## WORK TASK A:
Update the Risika passage by writing out everything from "The one who" down to "fate three hundred years ago." again, with "New York City" replaced by "Boston".
## WORK TASK B:
Write what comes next in the Risika passage, picking up after its final sentence.

## EXERCISE TEXT:
Thursday, February 11, 2:45 in the school library
In the Forest of the Night by Amelia Atwater-Rhodes
Chosen Kateri Piggford
I was born to the name of Rachel Weatere in the year 1684, more than three hundred years ago.
The one who changed me named me Risika, and Risika I became, though I never asked what it meant. I continue to call myself Risika, even though I was transformed into what I am against my will.
By day, Risika sleeps in a shaded room in Concord, Massachusettts. By night, she hunts the streets of New York City. She is used to being alone.
But now someone is following Risika. Someone has left her a black rose, the same sort of rose that sealed her fate three hundred years ago.
Three hundred years ago Risika had a family — a brother and a sister who loved her. Three hundred years ago she was human.
Now she is a vampire, a powerful one. And her past has come back to torment her.
This atmospheric, haunting tale marks the stunning debut of a promising fourteen-year-old novelist.

## Entries taken from a collection:

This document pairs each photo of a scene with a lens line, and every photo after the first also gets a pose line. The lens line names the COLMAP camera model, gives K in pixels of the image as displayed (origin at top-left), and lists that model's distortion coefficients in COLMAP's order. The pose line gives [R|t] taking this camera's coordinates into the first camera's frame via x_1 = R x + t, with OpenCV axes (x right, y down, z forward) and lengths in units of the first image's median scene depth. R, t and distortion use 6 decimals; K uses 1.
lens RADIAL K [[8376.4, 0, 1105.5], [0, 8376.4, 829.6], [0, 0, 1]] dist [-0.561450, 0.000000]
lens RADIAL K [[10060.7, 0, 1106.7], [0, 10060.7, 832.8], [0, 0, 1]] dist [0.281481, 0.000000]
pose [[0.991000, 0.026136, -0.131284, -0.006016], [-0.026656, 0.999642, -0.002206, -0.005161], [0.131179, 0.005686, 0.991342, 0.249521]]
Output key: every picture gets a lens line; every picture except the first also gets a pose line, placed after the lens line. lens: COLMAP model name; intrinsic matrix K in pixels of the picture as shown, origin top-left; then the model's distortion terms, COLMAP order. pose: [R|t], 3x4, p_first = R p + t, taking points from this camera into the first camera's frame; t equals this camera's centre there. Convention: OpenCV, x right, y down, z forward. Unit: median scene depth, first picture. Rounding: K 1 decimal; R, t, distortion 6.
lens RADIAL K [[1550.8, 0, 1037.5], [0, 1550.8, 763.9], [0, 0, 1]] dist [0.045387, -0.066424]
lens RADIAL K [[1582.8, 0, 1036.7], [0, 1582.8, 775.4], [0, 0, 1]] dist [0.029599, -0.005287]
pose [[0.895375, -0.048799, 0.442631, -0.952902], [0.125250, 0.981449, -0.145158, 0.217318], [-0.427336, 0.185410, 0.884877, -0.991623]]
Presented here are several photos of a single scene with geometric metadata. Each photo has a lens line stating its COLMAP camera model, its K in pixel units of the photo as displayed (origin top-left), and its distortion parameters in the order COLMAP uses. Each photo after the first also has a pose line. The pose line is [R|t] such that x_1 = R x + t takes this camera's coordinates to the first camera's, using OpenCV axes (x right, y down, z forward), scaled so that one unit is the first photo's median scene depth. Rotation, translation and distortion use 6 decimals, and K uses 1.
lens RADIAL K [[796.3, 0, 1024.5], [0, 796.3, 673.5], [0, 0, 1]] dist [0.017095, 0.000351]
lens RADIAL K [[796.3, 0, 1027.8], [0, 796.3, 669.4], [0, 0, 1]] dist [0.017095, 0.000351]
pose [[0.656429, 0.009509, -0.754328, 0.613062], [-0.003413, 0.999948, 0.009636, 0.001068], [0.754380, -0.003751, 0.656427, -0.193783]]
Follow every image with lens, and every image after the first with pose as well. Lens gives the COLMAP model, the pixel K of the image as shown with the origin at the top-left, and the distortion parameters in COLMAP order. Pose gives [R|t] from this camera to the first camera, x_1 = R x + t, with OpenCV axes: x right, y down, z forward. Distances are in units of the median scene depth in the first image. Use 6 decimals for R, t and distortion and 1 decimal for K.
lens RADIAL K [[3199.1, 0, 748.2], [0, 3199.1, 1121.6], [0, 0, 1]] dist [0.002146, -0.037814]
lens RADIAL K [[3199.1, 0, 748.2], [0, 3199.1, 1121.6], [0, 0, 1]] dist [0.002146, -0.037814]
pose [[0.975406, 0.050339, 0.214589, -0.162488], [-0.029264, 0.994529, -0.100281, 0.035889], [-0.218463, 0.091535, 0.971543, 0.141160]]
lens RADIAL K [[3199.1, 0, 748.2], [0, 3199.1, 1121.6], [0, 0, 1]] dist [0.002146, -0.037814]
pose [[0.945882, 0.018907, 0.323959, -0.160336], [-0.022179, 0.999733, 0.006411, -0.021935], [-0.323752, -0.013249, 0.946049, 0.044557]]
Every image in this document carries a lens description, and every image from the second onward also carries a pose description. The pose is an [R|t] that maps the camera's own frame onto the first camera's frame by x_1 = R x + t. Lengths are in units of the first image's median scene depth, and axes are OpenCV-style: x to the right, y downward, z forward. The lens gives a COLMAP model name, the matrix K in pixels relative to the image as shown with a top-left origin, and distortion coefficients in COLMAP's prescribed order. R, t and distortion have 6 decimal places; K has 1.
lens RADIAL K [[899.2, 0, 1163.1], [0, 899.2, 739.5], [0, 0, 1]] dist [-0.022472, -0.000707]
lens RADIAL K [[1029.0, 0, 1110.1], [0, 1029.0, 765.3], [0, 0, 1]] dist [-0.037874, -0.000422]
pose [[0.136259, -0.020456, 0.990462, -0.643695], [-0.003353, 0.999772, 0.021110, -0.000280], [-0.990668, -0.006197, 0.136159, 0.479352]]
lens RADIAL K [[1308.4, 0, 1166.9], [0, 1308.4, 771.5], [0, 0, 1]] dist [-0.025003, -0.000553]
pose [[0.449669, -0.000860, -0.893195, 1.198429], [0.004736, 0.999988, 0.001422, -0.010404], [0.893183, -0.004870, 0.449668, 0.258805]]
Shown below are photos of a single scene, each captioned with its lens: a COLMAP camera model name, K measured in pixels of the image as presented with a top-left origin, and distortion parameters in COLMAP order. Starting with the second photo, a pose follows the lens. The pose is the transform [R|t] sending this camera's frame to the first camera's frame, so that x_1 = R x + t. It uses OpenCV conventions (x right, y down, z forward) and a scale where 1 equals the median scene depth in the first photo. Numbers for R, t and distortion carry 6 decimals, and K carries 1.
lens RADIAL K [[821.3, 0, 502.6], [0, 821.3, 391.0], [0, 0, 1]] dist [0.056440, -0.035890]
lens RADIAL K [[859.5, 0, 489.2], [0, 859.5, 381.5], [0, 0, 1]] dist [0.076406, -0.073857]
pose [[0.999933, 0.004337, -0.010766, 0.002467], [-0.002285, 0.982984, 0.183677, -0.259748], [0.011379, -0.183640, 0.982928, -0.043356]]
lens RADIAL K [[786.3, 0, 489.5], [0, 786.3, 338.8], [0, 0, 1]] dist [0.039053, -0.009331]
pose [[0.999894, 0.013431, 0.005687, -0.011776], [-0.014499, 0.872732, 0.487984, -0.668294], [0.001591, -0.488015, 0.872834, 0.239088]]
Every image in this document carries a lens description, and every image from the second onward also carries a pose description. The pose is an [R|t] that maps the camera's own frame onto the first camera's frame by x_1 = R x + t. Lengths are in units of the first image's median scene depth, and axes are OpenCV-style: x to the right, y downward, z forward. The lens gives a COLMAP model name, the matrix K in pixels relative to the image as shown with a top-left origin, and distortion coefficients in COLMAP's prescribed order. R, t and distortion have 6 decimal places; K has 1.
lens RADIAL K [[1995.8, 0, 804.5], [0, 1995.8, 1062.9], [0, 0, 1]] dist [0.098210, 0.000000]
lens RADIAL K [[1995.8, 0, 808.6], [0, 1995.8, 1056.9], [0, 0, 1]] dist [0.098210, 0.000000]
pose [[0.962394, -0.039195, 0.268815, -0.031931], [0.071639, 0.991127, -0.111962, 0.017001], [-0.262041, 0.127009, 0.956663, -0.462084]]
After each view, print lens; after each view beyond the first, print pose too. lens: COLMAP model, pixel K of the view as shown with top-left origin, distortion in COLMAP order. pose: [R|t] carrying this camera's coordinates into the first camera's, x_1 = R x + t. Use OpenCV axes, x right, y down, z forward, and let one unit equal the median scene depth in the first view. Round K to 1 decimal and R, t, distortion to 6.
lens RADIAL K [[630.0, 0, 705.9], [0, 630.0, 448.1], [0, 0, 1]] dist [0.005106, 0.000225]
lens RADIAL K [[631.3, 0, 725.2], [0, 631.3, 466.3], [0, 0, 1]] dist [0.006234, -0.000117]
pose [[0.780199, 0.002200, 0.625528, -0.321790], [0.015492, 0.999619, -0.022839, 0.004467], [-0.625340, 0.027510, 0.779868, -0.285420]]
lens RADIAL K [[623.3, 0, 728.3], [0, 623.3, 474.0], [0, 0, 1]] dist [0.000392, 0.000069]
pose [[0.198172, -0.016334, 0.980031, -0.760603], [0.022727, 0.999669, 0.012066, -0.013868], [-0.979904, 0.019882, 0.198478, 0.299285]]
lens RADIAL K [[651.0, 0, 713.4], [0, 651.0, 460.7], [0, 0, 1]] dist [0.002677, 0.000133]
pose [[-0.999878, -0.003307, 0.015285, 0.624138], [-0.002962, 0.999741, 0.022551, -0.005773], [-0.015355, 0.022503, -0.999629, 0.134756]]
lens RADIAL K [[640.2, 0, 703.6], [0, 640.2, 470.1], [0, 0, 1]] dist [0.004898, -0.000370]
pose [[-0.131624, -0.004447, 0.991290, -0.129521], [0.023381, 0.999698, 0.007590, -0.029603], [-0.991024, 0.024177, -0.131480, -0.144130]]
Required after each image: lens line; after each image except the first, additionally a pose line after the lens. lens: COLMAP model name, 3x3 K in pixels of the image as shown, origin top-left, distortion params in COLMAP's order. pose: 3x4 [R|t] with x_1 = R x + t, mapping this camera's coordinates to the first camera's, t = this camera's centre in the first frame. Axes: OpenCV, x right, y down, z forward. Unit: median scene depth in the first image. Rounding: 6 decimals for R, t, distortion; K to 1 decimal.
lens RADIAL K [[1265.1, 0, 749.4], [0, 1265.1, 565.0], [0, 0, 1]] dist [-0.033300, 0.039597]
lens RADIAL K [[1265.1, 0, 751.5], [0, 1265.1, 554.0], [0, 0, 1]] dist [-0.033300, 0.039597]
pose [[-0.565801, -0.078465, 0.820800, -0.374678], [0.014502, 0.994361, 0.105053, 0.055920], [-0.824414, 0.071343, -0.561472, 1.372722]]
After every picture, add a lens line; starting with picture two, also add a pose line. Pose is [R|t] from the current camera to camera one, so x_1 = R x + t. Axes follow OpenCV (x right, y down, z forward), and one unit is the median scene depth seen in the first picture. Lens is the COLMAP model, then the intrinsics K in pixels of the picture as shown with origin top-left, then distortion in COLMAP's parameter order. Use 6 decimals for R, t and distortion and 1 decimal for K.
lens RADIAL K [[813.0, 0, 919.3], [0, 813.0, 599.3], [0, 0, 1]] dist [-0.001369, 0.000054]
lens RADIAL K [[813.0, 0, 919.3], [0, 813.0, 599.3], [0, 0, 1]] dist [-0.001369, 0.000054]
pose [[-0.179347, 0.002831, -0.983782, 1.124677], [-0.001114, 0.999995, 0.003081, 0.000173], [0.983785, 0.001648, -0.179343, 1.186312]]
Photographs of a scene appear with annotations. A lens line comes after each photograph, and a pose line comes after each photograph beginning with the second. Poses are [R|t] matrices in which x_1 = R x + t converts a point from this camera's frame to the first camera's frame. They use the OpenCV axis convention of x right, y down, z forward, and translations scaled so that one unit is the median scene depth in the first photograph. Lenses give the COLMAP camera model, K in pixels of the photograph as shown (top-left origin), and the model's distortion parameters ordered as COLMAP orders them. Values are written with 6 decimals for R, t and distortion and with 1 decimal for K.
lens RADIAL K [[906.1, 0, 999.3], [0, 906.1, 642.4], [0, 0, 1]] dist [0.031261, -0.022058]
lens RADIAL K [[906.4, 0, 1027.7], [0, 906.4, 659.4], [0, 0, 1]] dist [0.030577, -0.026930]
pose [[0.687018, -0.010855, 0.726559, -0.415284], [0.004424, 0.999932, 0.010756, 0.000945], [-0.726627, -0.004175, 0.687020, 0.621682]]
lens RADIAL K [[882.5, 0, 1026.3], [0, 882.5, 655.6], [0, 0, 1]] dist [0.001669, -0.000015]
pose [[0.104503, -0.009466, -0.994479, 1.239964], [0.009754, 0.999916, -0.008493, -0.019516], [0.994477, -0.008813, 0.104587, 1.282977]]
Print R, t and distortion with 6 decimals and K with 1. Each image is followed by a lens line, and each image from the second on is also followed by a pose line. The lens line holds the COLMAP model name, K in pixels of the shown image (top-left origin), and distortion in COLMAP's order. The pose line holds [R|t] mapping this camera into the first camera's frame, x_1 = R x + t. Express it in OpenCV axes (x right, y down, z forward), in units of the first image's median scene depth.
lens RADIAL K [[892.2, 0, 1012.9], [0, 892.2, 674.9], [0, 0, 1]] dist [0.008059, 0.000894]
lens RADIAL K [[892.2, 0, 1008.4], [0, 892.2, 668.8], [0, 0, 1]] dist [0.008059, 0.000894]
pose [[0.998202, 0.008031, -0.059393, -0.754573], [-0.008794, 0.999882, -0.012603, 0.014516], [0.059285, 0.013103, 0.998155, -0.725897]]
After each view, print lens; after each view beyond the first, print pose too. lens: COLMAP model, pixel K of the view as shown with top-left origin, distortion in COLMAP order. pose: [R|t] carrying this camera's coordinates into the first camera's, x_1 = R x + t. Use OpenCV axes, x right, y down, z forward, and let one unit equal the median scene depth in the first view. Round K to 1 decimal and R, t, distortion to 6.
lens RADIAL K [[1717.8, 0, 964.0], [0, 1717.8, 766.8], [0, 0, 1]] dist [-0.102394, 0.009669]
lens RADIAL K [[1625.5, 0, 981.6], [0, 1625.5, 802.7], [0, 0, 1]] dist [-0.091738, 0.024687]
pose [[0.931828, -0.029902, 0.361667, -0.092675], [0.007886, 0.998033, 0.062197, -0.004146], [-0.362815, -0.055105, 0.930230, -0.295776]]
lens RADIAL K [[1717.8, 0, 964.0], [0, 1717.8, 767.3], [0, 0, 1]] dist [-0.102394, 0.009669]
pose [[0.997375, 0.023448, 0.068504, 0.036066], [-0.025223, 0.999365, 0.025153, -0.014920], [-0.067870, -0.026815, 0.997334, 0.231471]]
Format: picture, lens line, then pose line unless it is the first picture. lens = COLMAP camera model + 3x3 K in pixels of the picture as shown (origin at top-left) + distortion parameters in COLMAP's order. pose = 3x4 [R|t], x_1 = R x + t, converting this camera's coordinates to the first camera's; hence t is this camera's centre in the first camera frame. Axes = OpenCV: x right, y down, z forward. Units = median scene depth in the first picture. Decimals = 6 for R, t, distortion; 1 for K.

## ANSWER A:
The one who changed me named me Risika, and Risika I became, though I never asked what it meant. I continue to call myself Risika, even though I was transformed into what I am against my will.
By day, Risika sleeps in a shaded room in Concord, Massachusettts. By night, she hunts the streets of Boston. She is used to being alone.
But now someone is following Risika. Someone has left her a black rose, the same sort of rose that sealed her fate three hundred years ago.

## ANSWER B:
Thursday, March 11, 2:45 in the school library
Black Sun Rising by C.S. Friedman
Chosen by Andrew Minor
The Coldfire trilogy tells a story of discovery and battle against evil on a planet where a force of nature exists that is capable of reshaping the world in response to psychic stimulus. This terrifying force, much like magic, has the power to prey upon the human mind, drawing forth a person's worst nightmare images or most treasured dreams and indiscriminately giving them life. This is the story of two men: one, a warrior priest ready to sacrifice anything and everything for the cause of humanity's progress; the other, a sorcerer who has survived for countless centuries by a total submission to evil. They are absolute enemies who must unite to conquer an evil greater than anything their world has ever known.
Thursday, April 15, 2:45 in the school library
A Thousand Splendid Suns by Khaled Hosseini
Chosen by Alex Kontur
A Thousand Splendid Suns is a breathtaking story set against the volatile events of Afghanistan's last thirty years — from the Soviet invasion to the reign of the Taliban to post-Taliban rebuilding — that puts the violence, fear, hope and faith of this country in intimate, human terms. It is a tale of two generations of characters brought jarringly together by the tragic sweep of war, where personal lives — the struggle to survive, raise a family, find happiness — are inextricable from the history playing out around them.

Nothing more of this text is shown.